Görev talimatları:
1. Hz. Yusuf'un rüyasını anlatan yazıda "Ey yavrucuğum sakın ha" diye başlayan paragrafı ana bilgilerini koruyarak daha kısa biçimde yeniden yazın.
2. Hz. Yusuf'un rüyasını anlatan yazıda "Bir sabah kalkıp" sözlerinden aşağı doğru "bu nasihatta bulunur." sözlerine kadar olan her şeyi olduğu gibi tekrarlayın.

Belge alıntısı:
+---+

BİR DEVRİN KARANLIK TABLOSU
Eklenme: 4/15/2010 12:00:00 AM

Evet, sevgili dostlar ve değerli Söz okurları.

Malumunuz üzere gerçekten Türkiye artık tüm hızıyla hedefine doğru ilerliyor.

Beklenen rüya artık gerçekleşiyor.

Tıpkı dört bin yıl önce Hz. Yusufun görmüş olduğu rüya gibi!..

Bir sabah kalkıp babasına rüyasını anlatırken şöyle diyor:

"Ey babacığım ben bu gece rüyamda on bir tane yıldız ile güneş ve ay birlikte bana secdeye kapıldıklarını gördüm."

Babası Hz. Yakup (a.s) kendisine şöyle der:

"Ey yavrucuğum sakın ha bu rüyanı kardeşlerine anlatmayasın, eğer bu rüyanı onlara anlatırsan sana hileli oyun yapabilirler, haset ve çekemezliklerinden dolayı sana karşı tezgâh hazırlayıp içine düşürebilirler."

Hz. Yusufu ikaz eden baba Hz. Yakup elbette ki Peygamberlik gözüyle büyük maharet göstererek küçük oğluna bu nasihatta bulunur.

Ama buna rağmen Hz. Yusuf on bir tane kardeşinin oyunundan ve komplo teorisinden bir türlü kurtulamıyor.

Netice itibariyle geleceğini söndürmek için ellerinden geleni ardlarına koymadılar.

Ölümü için kuyuya attılar.. Yalan uydurma oyunlarla gömleğine kuşların kanını sürdüler..

Ve gömleğini götürüp babasına verdiler.."Senin oğlunu biz fark etmeden kurtlar yedi" dediler.

+---+

Verilen kayıtlar:
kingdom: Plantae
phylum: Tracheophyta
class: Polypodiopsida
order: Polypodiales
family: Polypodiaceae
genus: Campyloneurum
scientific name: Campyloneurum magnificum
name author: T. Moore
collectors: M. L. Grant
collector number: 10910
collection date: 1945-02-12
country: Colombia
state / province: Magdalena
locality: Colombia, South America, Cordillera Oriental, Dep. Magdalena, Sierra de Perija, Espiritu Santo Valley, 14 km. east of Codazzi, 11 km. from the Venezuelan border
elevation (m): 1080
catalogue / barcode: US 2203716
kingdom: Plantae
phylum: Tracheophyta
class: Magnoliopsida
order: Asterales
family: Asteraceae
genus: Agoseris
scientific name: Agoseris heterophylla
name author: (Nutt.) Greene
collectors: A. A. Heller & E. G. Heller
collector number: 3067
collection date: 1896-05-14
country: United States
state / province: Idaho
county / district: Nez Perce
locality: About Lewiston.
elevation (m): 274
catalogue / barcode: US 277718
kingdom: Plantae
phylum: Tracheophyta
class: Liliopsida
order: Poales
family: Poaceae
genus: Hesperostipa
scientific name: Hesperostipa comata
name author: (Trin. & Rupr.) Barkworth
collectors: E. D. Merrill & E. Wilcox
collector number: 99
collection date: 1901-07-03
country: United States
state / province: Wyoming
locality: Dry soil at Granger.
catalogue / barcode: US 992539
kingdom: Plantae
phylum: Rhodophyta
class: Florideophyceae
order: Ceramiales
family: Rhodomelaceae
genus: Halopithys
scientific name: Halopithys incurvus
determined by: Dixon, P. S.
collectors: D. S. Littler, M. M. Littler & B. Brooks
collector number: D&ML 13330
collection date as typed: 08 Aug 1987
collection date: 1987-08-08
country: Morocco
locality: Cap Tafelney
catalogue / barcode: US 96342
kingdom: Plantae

+---+

Cevaplar aşağıda:
1. Hz. Yakup, oğluna rüyasını kardeşlerine anlatmamasını söyler. Anlatırsa kardeşleri haset ve kıskançlık yüzünden ona hile yapıp tuzak kurabilir.

2.
Bir sabah kalkıp babasına rüyasını anlatırken şöyle diyor:

"Ey babacığım ben bu gece rüyamda on bir tane yıldız ile güneş ve ay birlikte bana secdeye kapıldıklarını gördüm."

Babası Hz. Yakup (a.s) kendisine şöyle der:

"Ey yavrucuğum sakın ha bu rüyanı kardeşlerine anlatmayasın, eğer bu rüyanı onlara anlatırsan sana hileli oyun yapabilirler, haset ve çekemezliklerinden dolayı sana karşı tezgâh hazırlayıp içine düşürebilirler."

Hz. Yusufu ikaz eden baba Hz. Yakup elbette ki Peygamberlik gözüyle büyük maharet göstererek küçük oğluna bu nasihatta bulunur.